FDA Approves First ER Oxycodone Acetaminophen Combo

FDAThe US Food and Drug Administration (FDA) has approved an extended-release combination of oxycodone and acetaminophen (Xartemis XR, Mallinckrodt plc), previously known as MNK-795, for the management of acute pain severe enough to require opioid treatment, and for patients for whom alternative treatment options are ineffective, not tolerated, or would otherwise be inadequate.

The drug has both immediate- and extended-release components to allow pain relief within an hour, with twice-daily dosing, the company notes in a statement issued today.

Approval is based in part on results of a phase 3 trial in an acute post-surgical pain model of bunionectomy; results were presented last fall during PAINWeek 2013, and reported by Medscape Medical News at that time. The new formulation met the primary endpoint and showed statistically significant improvement in pain scores vs placebo from baseline over 48 hours.

The new formulation’s release profile combines Mallinckrodt’s patented technology, including design, formulation, pharmacokinetic and release characteristics, and Depomed’s advanced Acuform drug delivery technology, the statement adds.

In addition to the efficacy study, Mallinckrodt did extensive laboratory testing and human abuse liability study with the extended-release combination product, also reported in 15 scientific presentations during PAINWeek.

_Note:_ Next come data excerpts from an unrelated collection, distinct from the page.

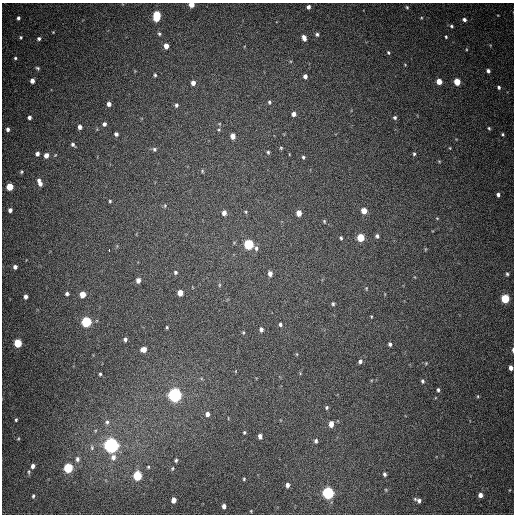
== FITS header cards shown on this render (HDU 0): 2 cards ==
NAXIS1  =                  512
NAXIS2  =                  512

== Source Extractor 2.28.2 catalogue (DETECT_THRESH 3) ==
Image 512 x 512 px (HDU 0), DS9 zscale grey, 1 PNG px = 1 image px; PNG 516 x 516 px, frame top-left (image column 1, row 512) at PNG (2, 3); no overlay
Background 501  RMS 14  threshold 42.4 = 3 sigma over >= 5 px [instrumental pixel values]
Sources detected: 138; all 138 listed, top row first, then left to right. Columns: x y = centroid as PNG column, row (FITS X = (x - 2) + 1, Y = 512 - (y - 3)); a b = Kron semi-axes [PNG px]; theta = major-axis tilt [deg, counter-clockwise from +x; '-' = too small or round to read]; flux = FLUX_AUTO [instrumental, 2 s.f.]
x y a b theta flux
191 5 4 4 - 8700
308 7 4 3 - 2900
407 7 5 4 - 1200
157 16 8 5 82 43000
18 18 4 3 - 2100
421 18 4 3 - 810
464 20 4 4 - 2700
451 26 5 4 - 1500
53 32 4 4 - 730
159 34 5 4 - 1400
317 34 5 4 - 1800
21 37 4 4 - 1200
446 37 3 3 - 1000
304 38 6 4 -71 5000
39 39 5 4 - 2100
166 46 5 4 - 6900
466 49 4 3 - 720
388 52 5 4 - 1300
15 58 4 4 - 1400
405 65 4 4 - 790
38 68 6 4 -33 1500
488 71 4 3 - 2600
155 75 4 3 - 1300
305 76 4 4 - 3500
32 81 4 4 - 4700
439 81 5 4 - 11000
457 82 5 4 - 19000
193 83 5 5 - 4500
499 87 4 3 - 1800
269 102 5 4 - 1400
109 104 5 4 - 4000
176 105 6 5 - 2100
294 114 5 4 - 3800
29 117 4 4 - 2700
395 118 5 5 - 2000
104 124 5 4 - 2600
80 127 4 4 - 3900
489 128 5 3 - 1200
8 129 5 4 - 2500
116 134 4 4 - 2400
503 134 4 3 - 1200
233 136 5 4 - 7300
73 145 6 4 -44 2100
281 148 5 4 - 1100
450 148 5 3 - 790
154 149 6 6 - 2000
268 152 4 4 - 1400
37 154 5 4 - 3100
414 154 5 4 - 1400
46 155 5 5 - 6100
303 157 4 3 - 1400
439 161 5 3 - 890
202 171 5 4 - 1200
21 172 5 4 - 1200
39 180 5 5 - 2900
40 184 6 5 - 3900
10 187 5 5 - 22000
498 195 4 4 - 2500
110 201 3 3 - 1000
165 206 6 4 71 1300
10 210 4 4 - 3200
364 211 5 4 - 10000
246 212 5 4 - 1100
224 213 6 5 - 4400
299 213 5 4 - 9200
437 218 5 4 - 850
324 221 5 3 - 1100
377 236 4 4 - 2100
360 237 5 5 - 28000
341 238 4 3 - 1300
249 244 5 5 - 77000
256 248 7 5 83 2600
425 249 5 3 - 810
109 250 3 2 - 5800
15 267 5 4 - 3300
175 272 5 4 - 1600
270 274 5 5 - 4500
507 274 5 4 - 1500
138 280 5 4 - 4900
219 285 6 4 89 1100
366 288 4 3 - 840
180 293 5 4 - 11000
67 294 4 4 - 2200
83 294 5 4 - 14000
26 297 5 4 - 3300
505 299 5 5 - 49000
333 304 4 3 - 1400
371 316 3 3 - 800
86 322 5 5 - 86000
280 324 5 4 - 1900
167 327 4 3 - 1000
261 329 5 4 - 2900
243 332 5 4 - 1100
125 339 4 4 - 2200
18 343 5 5 - 36000
390 344 4 4 - 2300
144 349 5 4 - 8100
513 350 6 3 90 1600
297 354 5 3 - 760
360 361 5 4 - 2600
426 363 5 4 - 970
511 368 4 4 - 4500
100 374 3 3 - 1100
422 381 5 4 - 1800
438 390 4 3 - 1600
175 395 6 5 - 350000
478 396 5 3 - 940
327 407 4 4 - 1500
207 414 5 5 - 4200
16 420 5 4 - 1300
107 422 6 5 - 2400
331 424 6 4 83 6000
244 432 4 3 - 1100
260 436 5 4 - 4200
18 439 5 3 - 950
316 441 6 5 - 2100
111 445 6 5 - 500000
92 448 7 5 -89 2100
113 457 7 6 - 4800
77 459 7 5 87 2700
176 460 4 3 - 1500
33 466 4 4 - 3800
148 467 4 3 - 940
68 468 5 5 - 67000
172 468 5 4 - 1100
29 472 6 4 84 1500
385 474 4 3 - 2200
137 476 6 5 - 50000
244 479 4 3 - 950
287 485 5 4 - 3400
386 490 5 3 - 760
328 493 6 5 - 190000
480 495 4 4 - 4200
33 496 5 3 - 1300
173 500 5 4 - 7000
418 500 7 4 -23 3300
224 506 4 4 - 4400
251 511 4 2 - 700
At the frame edge (FLAGS 8, measured only in part): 3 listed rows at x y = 191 5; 513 350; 511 368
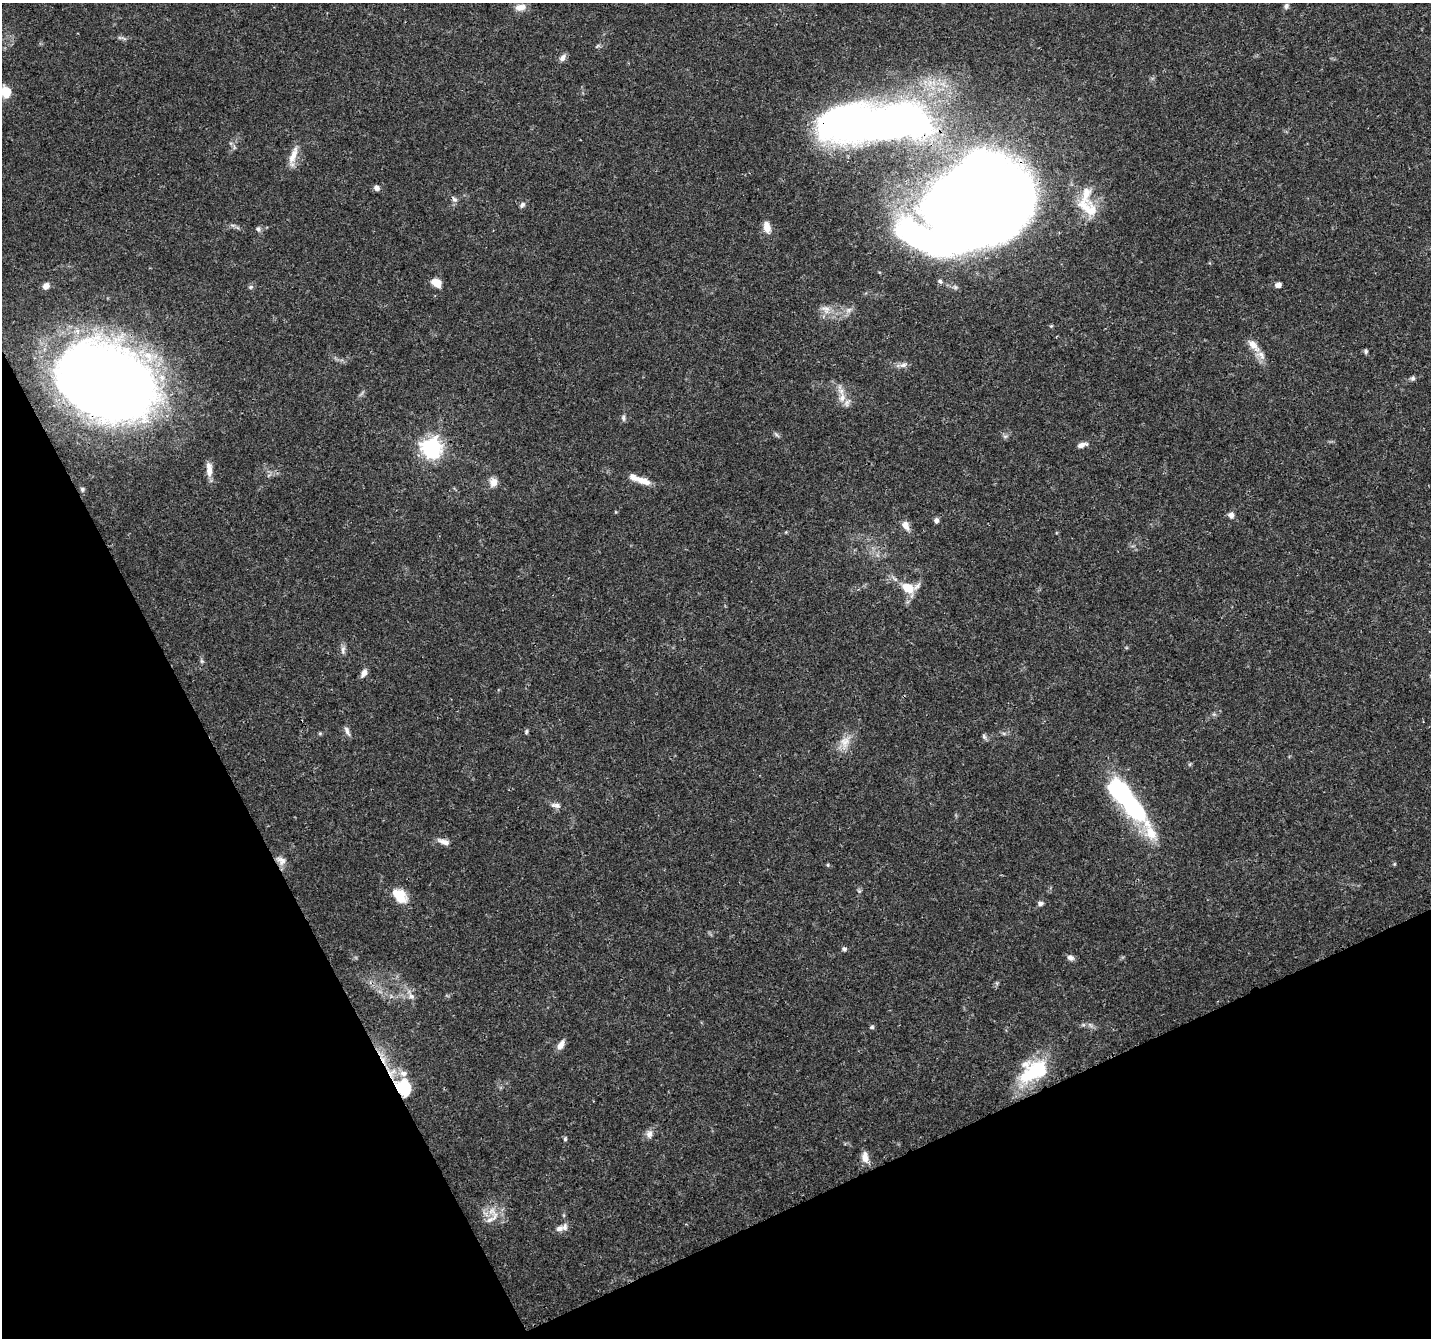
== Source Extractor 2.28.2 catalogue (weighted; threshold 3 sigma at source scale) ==
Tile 14 of 4 x 4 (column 2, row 4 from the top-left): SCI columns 1435-2863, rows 100-1435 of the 5728 x 5603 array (HDU 1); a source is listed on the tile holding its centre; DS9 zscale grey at full resolution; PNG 1433 x 1340 px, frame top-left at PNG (2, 3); no overlay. Shown black and unused: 24% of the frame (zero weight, under 3 of 4 exposures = <1% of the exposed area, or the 3 px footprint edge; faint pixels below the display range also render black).
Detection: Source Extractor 2.28.2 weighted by HDU 2 'WHT'; one run over the whole footprint, this tile lists its part. Background 0.0255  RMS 0.0019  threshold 0.00867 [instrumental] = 3 sigma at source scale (4.5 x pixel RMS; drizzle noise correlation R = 1.50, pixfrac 1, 0.0396/0.0396 arcsec/px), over >= 5 px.
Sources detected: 86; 7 inside a brighter object's white glare — not listed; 8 inside a brighter listed object's ellipse — not listed separately; the other 71 listed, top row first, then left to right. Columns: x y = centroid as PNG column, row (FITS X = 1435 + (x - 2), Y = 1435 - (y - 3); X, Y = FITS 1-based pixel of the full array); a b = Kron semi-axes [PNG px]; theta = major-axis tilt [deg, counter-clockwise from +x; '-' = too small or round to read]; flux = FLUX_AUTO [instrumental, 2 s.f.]
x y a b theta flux
1286 6 8 6 72 0.51
520 7 15 8 10 1.6
563 58 11 6 53 0.79
6 92 12 11 - 3.9
874 123 119 35 3 150
293 155 28 8 72 2.3
377 188 6 6 - 0.77
971 189 74 48 36 210
454 199 8 6 -51 0.62
522 205 8 5 46 0.57
1084 206 25 15 -46 4.7
233 225 7 4 17 0.37
767 227 14 8 -74 1.7
258 229 7 6 - 0.49
940 281 6 5 - 0.36
436 283 10 7 -27 2.9
1278 285 6 5 - 1.1
46 286 8 6 40 1.2
251 287 7 5 21 0.39
826 309 15 10 -36 1.7
849 310 9 6 21 0.77
1051 326 5 4 - 0.22
1253 345 21 9 -48 2.1
1366 351 6 5 - 0.35
903 365 11 6 15 0.81
1413 378 6 6 - 0.4
105 381 69 50 -22 350
842 397 15 9 86 1.9
623 418 9 5 -86 0.46
776 435 10 4 -45 0.39
1005 436 7 4 0 0.37
1082 445 13 5 14 0.99
431 447 7 7 - 110
209 469 19 7 -87 1.9
643 481 20 8 -19 2.3
493 482 11 9 -88 1.5
83 489 7 5 85 0.34
1231 515 8 7 - 0.88
936 520 7 6 - 0.56
905 525 13 8 -57 1.4
909 588 20 12 0 3.8
343 650 12 6 90 0.76
202 661 6 5 - 0.32
364 673 9 6 60 1.1
347 731 13 5 -68 0.78
526 732 6 4 75 0.32
320 733 5 5 - 0.24
984 736 8 5 -64 0.41
845 742 18 13 75 2.6
557 805 9 8 - 0.83
1133 807 50 22 -49 20
443 842 16 7 -20 1.2
281 861 14 11 -47 1.4
1394 864 6 3 71 0.2
828 865 5 4 - 0.25
400 896 20 13 -45 3.9
1040 903 7 5 7 0.57
844 949 5 5 - 0.54
1071 958 9 7 -28 0.74
411 996 10 8 -17 0.97
1090 1025 9 3 -45 0.4
872 1027 6 5 - 0.32
561 1045 13 7 60 1.3
1033 1072 37 24 43 13
391 1073 16 14 62 3.1
405 1086 23 13 -80 5.9
649 1134 11 9 76 1.1
565 1139 6 4 90 0.31
865 1157 16 8 -83 1.5
492 1218 27 9 40 2.5
559 1229 11 8 25 0.95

“While the approved label for Xartemis XR does not include abuse-deterrent language, Mallinckrodt will continue working closely with the FDA to develop more data to characterize abuse-deterrence features of Xartemis XR and other products utilizing this technology platform,” the company said. “The company is conducting additional studies and will be providing additional data in the near future.”

Oxycodone is a Schedule II controlled substance, and exposes patients and other uses to the risks of opioid addiction, abuse, and misuse, which can lead to overdose and death, the release notes. “Assess each patient’s risk prior to prescribing Xartemis XR, and monitor all patients regularly for the development of these behaviors or conditions.”